Именно так, с ударением на «О», назывался районный центр Долгие Холмы, второй, между прочим, город в губернии по величине, с троллейбусами и многоэтажками. Поезда на Москву оттуда ходили хорошие, быстрые.
— Странная все же у вас фамилия, — сказала Несестра, пока тряслись по грунтовке до трассы. — Откуда вы? Ваши предки? Не знаете?
— Из Грузии. То есть, прадед и прабабка откуда-то переехали в конце двадцатых, кажется… Родили дедушку. Дедушка подрос и поехал покорять целину. Отец родился уже в Саратовской области. Совхоз «Декабрист». И я там родился. А когда мне было лет десять, знаете, были такие комиссии, ездили по всей стране, собирали одаренных детей… Меня тоже отобрали учиться в Москве, в интернате… Ужасно скучал по дому, по родителям и младшему брату, а потом приезжал и… С каждым годом мучился все сильнее — очень любил их, а говорить не о чем…
— Переехали в Грузию в конце двадцатых, — повторила Несетра.

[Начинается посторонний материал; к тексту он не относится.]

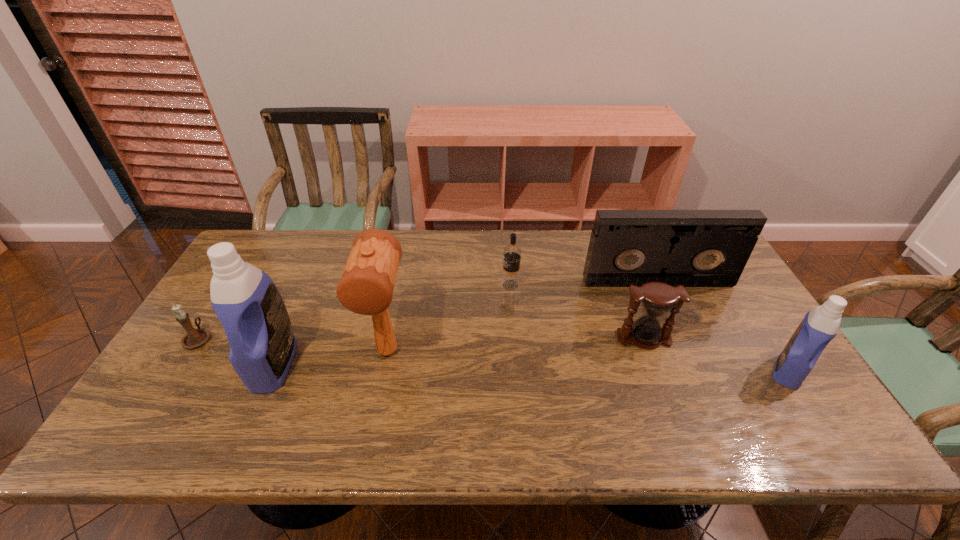
Identify the location of vacant point located between the candle holder and the shorter detergent. [493, 355].

I want to click on vacant region between the shorter detergent and the videotape, so click(723, 327).

Locate an element on the screen. The image size is (960, 540). free space between the candle holder and the right detergent is located at coordinates (493, 355).

Where is `free space between the videotape and the mallet`? The image size is (960, 540). free space between the videotape and the mallet is located at coordinates (522, 317).

Locate an element on the screen. The height and width of the screenshot is (540, 960). free space that is in between the videotape and the shorter detergent is located at coordinates (723, 327).

Where is `free space between the candle holder and the right detergent`? The image size is (960, 540). free space between the candle holder and the right detergent is located at coordinates (493, 355).

Point out which object is positioned as the second nearest to the videotape. Please provide its 2D coordinates. Your answer should be formatted as a tuple, i.e. [(x, y)], where the tuple contains the x and y coordinates of a point satisfying the conditions above.

[(510, 280)]

Where is `object identified as the fifth closest to the shorter detergent`? object identified as the fifth closest to the shorter detergent is located at coordinates (x=247, y=302).

Locate an element on the screen. The image size is (960, 540). free space that satisfies the following two spatial constraints: 1. on the strike surface of the third object from left to right; 2. on the left side of the right detergent is located at coordinates (384, 371).

Where is `free spot that satisfies the following two spatial constraints: 1. on the label of the vodka; 2. on the back side of the hourglass`? free spot that satisfies the following two spatial constraints: 1. on the label of the vodka; 2. on the back side of the hourglass is located at coordinates click(x=515, y=338).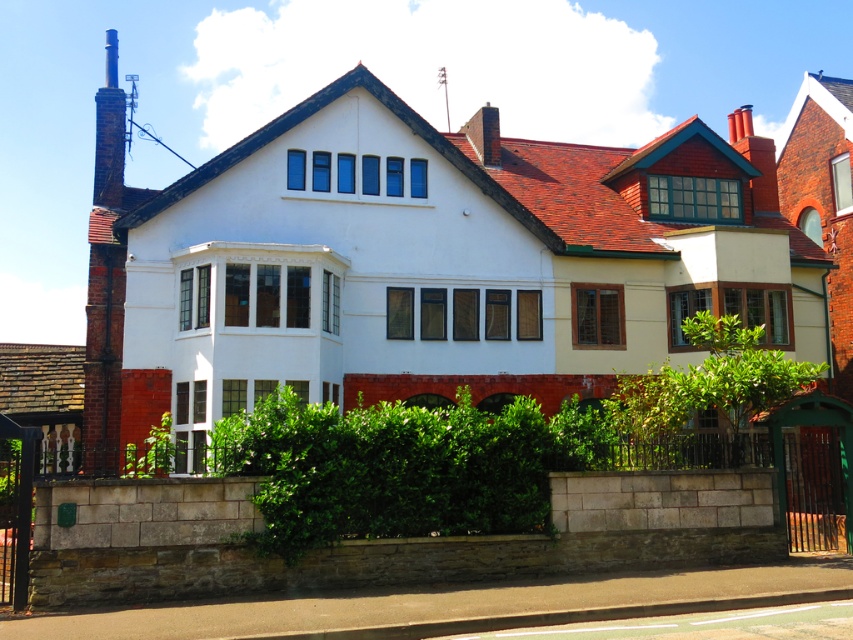
Who is taller, green leafy hedge at center or rusty brick chimney at left?

rusty brick chimney at left

Does green leafy hedge at center come behind rusty brick chimney at left?

No, green leafy hedge at center is in front of rusty brick chimney at left.

Who is more distant from viewer, (289, 490) or (96, 298)?

The point (96, 298) is behind.

In order to click on green leafy hedge at center in this screenshot , I will do `click(386, 468)`.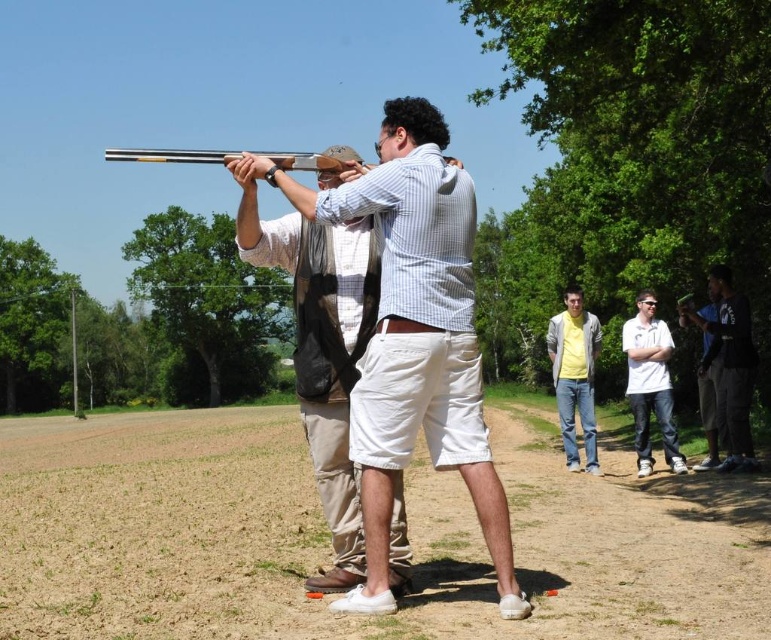
Question: Does matte black shotgun at center appear on the left side of yellow brushed cotton shirt at center?

Choices:
 (A) no
 (B) yes

Answer: (B)

Question: Does matte black shotgun at center appear over yellow brushed cotton shirt at center?

Choices:
 (A) no
 (B) yes

Answer: (B)

Question: Which object is the closest to the white matte shirt at center?

Choices:
 (A) matte black shotgun at center
 (B) yellow brushed cotton shirt at center

Answer: (B)

Question: Which object is farther from the camera taking this photo?

Choices:
 (A) brown dirt field at lower center
 (B) yellow brushed cotton shirt at center
 (C) dark blue jeans at right
 (D) white matte shirt at center

Answer: (D)

Question: Is dark blue jeans at right wider than matte brown shotgun at center?

Choices:
 (A) no
 (B) yes

Answer: (A)

Question: Which object is positioned farthest from the dark blue jeans at right?

Choices:
 (A) brown dirt field at lower center
 (B) white matte shirt at center
 (C) matte black shotgun at center

Answer: (C)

— Бабушка с дедом знали по-грузински, любили грузинскую кухню, меня в шутку учили грузинской азбуке и словам… Когда я подрос, стал на них обижаться. И далась, типа, вам эта целина! Сидели бы себе под Тбилиси… Потому что, знаете, когда попадаешь в московскую среду всяких таких вот подростков, молодежи… «Я из Тбилиси» звучит гораздо лучше, чем «Я из совхоза «Декабрист»».
— Времени нет! — вдруг громко и даже сердито сказала Несестра, и Царевнин чуть было не замахал руками — мол, если нет времени у вас, то и не надо меня никуда везти, прекрасно доберусь на перекладных, но она продолжила о чем-то своем:
— Есть один огромный, затянувшийся миг, понимаете? Все здесь, рядом.
Все и всё…
Когда ехали по городу до вокзала, Царевнин смотрел на дома, троллейбусы и рекламные щиты и чувствовал, что соскучился по большому городу.
— Ну, в добрый час! А если что, всегда можете вернуться. Огородничать.
— Спасибо вам!
Крепко пожали друг другу руки.
Он открыл было дверцу и услышал:
— Куда? А пунькаться на прощание?
Взяла за рукав куртки и легонько потянула к себе.
«Целоваться, что ли?» — молча растерялся Царевнин.
А она кончиком носа несколько раз потрогала кончик его носа и сказала серьезно:
— С вами хорошо пунькаться. У вас окончание носа круглое. Удобно.
«Вот кто реальный эбанат!» — подумал Царевнин. Подумал радостно, даже восхищенно, почти с нежностью, и тут же этого испугался.
— Вот, — сказала она. — Теперь идите.
— Можно спросить?
Она кивнула.
— Зачем вам это?
— Пунькаться? — безоблачно уточнила она, и он увидел, что она прекрасно поняла, о чем он спрашивает. И она увидела, что он заметил, что она поняла.
Пожала плечами и улыбнулась грустно:
— Долго объяснять.
Рано утром Царевнин уже был в Москве.